Christopher's new year resolution should be "I will stop out-doing my wife" rather than his scribbled down thoughtless resolution of the last three years "I will drink less soda pop."
I refer to my holiday hut in which I have taken the greatest pleasure over the last two weeks or so. It was supposed to be just a vacational sort of thing. But I have taken to most enjoying this little time I have to get cozy and watch a good film, or two.
Last night CK rented me some more movies for the viewing, but he didn't stop there. Whilst I was cleaning my room, he bull dozed my hut and replaced it with a MANSION, in the form of a tent.
Upon the entering thus tent, I found my fav-o-rite space heater and my Anthropologie quilt awaiting my company. And when I remarked upon the foul tent smell (tents are so smelly you know) there was a spray of pumpkin spice to warm my nostrils.
I started the film after Christopher had completed his FHE lesson (in the tent). Usually I talk through his entire presentation because I can't have him out-doing my lesson from the previous week. But he always gets out the Mormon Doctrine and slays me with his doctrinal intentions. Last night I imagined having a large piece of duck tape wrapped around my head and mouth so that I could guard my two cents worth.

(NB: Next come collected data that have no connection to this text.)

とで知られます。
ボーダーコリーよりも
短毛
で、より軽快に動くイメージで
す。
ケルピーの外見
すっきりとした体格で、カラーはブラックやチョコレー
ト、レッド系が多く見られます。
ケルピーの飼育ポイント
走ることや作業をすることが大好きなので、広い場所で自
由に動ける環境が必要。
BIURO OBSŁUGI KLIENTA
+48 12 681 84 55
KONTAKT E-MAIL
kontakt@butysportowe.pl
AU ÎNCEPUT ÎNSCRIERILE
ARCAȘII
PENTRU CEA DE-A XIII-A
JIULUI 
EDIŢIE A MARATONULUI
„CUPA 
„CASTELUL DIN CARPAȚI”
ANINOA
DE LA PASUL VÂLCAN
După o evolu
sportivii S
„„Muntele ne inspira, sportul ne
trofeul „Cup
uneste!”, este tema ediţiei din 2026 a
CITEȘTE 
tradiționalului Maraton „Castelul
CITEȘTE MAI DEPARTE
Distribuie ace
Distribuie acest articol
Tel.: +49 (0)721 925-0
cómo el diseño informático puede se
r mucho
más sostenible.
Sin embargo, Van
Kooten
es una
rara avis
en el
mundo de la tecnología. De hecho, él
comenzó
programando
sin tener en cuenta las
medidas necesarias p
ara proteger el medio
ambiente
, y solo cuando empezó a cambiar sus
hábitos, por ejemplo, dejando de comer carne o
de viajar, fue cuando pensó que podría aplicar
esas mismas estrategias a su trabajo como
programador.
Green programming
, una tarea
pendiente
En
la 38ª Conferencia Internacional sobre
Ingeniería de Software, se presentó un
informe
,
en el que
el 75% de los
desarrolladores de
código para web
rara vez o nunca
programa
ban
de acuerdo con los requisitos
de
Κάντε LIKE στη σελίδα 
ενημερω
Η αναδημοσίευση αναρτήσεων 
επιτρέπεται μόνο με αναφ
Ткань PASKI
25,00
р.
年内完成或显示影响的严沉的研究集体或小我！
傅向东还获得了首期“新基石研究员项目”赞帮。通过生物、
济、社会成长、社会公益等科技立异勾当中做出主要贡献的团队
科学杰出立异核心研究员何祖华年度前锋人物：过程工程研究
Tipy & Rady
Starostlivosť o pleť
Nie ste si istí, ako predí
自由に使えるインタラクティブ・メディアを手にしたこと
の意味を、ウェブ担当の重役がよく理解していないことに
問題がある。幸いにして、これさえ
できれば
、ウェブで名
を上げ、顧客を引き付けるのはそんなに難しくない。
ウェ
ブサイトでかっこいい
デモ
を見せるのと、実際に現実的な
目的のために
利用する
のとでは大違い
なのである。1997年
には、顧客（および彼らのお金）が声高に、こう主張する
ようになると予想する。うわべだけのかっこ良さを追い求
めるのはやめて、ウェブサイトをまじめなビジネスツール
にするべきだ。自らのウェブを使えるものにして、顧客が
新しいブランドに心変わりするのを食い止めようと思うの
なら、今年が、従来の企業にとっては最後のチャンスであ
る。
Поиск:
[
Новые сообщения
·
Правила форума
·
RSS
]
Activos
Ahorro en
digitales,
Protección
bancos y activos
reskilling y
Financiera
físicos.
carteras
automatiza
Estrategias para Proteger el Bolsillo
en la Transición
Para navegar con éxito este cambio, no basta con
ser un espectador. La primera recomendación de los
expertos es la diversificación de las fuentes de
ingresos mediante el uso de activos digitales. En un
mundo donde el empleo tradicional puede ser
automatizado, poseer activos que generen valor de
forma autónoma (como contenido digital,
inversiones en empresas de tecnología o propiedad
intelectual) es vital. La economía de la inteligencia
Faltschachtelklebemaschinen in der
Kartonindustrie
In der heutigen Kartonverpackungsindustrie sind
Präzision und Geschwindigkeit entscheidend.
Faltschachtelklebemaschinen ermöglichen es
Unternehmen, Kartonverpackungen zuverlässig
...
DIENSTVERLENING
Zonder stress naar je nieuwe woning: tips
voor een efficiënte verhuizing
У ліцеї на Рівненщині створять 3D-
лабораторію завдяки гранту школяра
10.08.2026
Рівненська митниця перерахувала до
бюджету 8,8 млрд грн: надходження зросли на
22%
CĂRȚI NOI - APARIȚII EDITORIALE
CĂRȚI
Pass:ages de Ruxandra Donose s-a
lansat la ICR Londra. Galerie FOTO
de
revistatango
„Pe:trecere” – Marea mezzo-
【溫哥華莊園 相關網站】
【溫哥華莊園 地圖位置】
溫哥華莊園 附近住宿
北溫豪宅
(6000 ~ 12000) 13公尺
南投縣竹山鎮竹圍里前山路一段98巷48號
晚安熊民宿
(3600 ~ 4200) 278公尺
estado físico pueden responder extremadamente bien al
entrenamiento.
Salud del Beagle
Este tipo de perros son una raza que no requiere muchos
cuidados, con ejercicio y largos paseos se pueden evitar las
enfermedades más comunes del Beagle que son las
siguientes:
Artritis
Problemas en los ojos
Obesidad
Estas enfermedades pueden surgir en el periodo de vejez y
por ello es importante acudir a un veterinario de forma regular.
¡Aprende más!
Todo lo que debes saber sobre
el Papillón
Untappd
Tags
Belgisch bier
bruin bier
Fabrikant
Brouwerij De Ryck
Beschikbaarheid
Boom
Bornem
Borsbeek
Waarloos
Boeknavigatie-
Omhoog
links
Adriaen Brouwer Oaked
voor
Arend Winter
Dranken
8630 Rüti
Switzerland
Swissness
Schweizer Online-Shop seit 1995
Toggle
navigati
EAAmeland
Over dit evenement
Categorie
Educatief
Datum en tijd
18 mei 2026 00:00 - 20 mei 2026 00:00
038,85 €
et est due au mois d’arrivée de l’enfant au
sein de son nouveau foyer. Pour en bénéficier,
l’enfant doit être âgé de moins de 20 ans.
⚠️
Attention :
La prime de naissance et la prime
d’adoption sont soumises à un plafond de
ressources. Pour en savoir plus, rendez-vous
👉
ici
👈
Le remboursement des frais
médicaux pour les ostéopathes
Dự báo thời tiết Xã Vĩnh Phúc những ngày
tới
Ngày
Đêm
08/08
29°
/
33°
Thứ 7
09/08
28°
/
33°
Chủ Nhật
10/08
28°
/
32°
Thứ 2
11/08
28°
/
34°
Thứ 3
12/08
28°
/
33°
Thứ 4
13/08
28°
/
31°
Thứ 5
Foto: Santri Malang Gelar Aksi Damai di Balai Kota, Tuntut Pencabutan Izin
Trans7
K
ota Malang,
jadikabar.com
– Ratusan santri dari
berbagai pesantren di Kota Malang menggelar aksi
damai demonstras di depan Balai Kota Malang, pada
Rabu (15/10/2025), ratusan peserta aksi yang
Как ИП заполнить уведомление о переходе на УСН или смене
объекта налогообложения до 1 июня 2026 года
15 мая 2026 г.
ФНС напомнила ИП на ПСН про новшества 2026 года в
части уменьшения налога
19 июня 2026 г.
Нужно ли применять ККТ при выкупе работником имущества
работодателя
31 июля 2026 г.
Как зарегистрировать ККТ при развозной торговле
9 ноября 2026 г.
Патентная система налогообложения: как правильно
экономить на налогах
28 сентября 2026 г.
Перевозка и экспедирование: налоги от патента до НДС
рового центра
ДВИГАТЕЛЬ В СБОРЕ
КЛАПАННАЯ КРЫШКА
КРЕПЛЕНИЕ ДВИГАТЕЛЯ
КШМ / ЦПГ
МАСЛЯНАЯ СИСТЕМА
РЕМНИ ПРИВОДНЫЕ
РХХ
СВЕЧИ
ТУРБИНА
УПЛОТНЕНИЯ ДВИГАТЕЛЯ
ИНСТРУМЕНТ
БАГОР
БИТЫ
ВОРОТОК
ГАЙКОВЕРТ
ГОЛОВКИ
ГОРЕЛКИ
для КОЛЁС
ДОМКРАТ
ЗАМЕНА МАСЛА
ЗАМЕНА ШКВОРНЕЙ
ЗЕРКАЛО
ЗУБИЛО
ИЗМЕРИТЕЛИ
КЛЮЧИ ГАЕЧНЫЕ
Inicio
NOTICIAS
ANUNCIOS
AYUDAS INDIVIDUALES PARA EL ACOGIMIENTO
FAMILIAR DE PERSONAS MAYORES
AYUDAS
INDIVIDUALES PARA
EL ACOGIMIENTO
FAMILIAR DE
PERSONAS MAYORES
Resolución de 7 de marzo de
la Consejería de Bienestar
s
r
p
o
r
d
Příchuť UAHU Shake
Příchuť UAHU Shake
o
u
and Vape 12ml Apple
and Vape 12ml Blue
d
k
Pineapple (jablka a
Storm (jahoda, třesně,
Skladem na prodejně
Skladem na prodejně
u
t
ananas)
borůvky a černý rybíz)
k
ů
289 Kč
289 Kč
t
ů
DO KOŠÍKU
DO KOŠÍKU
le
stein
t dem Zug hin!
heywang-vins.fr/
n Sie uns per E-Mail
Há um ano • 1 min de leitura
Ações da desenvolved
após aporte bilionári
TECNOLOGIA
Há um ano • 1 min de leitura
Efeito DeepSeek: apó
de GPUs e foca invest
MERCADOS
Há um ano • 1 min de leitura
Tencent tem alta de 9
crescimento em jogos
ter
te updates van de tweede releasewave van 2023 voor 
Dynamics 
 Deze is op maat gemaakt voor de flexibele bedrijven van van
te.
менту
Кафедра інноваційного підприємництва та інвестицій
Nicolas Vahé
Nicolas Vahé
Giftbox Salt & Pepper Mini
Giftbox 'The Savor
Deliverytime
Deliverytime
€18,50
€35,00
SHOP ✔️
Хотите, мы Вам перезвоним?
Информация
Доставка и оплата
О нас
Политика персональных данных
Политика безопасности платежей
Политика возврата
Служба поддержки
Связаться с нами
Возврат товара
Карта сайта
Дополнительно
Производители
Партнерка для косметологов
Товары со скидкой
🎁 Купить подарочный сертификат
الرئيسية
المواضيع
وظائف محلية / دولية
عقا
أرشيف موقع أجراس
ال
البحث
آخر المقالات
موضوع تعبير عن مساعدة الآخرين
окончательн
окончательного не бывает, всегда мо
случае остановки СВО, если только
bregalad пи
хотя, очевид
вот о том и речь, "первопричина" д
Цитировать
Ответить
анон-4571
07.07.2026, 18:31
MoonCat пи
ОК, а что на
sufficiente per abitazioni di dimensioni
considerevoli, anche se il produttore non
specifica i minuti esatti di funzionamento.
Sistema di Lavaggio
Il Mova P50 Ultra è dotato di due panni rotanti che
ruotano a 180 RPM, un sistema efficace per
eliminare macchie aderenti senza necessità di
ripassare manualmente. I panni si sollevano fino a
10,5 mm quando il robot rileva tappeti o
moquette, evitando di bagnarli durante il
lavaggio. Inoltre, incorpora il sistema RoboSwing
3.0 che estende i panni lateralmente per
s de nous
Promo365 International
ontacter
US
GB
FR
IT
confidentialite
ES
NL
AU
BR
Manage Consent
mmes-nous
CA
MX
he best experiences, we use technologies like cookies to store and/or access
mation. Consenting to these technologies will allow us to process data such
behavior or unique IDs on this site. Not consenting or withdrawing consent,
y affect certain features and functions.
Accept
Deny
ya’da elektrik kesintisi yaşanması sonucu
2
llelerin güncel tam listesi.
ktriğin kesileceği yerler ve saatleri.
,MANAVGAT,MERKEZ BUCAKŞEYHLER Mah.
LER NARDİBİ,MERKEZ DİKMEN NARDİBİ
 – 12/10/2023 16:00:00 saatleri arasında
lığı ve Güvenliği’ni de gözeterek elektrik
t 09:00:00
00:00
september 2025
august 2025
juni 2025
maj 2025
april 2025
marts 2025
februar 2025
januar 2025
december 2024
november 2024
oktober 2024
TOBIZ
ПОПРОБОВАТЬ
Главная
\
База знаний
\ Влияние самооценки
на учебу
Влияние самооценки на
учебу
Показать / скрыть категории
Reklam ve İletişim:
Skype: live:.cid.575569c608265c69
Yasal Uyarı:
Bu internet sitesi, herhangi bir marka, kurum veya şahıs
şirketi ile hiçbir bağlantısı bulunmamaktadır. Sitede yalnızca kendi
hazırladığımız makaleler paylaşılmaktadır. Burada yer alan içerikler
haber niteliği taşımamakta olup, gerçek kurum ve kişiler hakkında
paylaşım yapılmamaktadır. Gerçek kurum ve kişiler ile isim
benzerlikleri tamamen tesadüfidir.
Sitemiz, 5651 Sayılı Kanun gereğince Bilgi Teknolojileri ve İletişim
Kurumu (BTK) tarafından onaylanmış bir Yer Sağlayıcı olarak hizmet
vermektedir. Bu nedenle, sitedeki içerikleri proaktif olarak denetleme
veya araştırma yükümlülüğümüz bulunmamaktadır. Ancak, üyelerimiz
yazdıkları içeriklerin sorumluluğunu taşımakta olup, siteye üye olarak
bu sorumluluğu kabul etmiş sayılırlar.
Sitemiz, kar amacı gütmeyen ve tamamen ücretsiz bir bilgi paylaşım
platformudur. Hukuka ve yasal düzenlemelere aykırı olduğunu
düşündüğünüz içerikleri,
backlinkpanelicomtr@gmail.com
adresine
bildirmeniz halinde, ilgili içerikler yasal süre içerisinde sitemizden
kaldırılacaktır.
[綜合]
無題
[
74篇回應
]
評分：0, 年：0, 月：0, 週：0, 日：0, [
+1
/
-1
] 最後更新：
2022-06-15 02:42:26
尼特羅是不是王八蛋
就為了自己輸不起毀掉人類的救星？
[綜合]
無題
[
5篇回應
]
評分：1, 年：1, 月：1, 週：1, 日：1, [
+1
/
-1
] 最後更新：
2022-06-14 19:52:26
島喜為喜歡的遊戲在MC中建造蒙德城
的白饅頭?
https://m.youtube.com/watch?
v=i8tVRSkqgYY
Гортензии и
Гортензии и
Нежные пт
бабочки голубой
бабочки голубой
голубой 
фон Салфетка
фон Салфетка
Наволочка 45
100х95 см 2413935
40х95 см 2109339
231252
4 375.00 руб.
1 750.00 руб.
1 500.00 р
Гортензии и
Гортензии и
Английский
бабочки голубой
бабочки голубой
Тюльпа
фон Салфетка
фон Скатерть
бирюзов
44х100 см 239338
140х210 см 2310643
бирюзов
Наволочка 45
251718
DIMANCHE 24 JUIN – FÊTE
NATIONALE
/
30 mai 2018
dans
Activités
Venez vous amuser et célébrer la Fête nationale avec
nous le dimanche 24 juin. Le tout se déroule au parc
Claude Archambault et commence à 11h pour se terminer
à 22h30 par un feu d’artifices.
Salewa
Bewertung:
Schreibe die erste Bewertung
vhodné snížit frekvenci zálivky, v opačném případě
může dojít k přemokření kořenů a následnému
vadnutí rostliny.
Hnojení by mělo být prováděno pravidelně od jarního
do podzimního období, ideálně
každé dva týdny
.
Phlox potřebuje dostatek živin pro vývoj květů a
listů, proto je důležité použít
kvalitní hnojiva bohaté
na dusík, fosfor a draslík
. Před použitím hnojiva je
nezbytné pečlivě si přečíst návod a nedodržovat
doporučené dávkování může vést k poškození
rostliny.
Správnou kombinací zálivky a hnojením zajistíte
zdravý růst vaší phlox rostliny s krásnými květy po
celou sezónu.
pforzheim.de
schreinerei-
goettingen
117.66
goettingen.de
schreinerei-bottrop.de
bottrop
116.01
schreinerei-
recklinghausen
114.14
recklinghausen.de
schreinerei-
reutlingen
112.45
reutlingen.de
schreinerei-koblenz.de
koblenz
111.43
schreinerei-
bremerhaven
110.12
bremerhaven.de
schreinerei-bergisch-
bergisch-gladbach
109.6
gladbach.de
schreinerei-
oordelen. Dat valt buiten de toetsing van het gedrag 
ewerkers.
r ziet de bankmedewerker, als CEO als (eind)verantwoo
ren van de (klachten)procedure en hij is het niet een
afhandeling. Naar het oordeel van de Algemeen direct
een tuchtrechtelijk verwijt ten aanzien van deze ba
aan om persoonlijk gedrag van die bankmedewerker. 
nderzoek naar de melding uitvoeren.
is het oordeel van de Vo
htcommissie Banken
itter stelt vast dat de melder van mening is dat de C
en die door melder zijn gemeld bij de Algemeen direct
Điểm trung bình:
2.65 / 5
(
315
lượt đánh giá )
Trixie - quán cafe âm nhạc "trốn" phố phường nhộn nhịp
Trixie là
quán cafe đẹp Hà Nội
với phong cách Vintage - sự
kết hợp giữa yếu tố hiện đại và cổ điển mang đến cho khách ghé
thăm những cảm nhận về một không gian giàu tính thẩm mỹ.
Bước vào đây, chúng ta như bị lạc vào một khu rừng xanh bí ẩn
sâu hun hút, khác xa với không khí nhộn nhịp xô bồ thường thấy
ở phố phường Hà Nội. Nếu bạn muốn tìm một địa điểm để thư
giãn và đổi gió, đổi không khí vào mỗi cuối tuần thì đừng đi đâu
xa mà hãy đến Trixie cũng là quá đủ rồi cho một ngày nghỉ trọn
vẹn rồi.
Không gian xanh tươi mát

I think Christopher appreciated this.
But also, it's chocolate chip cookies! My family prefers his batch to my own, 10-0. And sometimes I am suspicious if that ratio is not the same for his company. When I walk in the door to any of my family's homes I see the look of disappointment if I am solo. One niece will stand at the window as if she could will his silhouette out of the darkness. Such denial!
So, Christopher, if you read this. Stop. Now. I can't take it anymore. What good am I when the world hath you?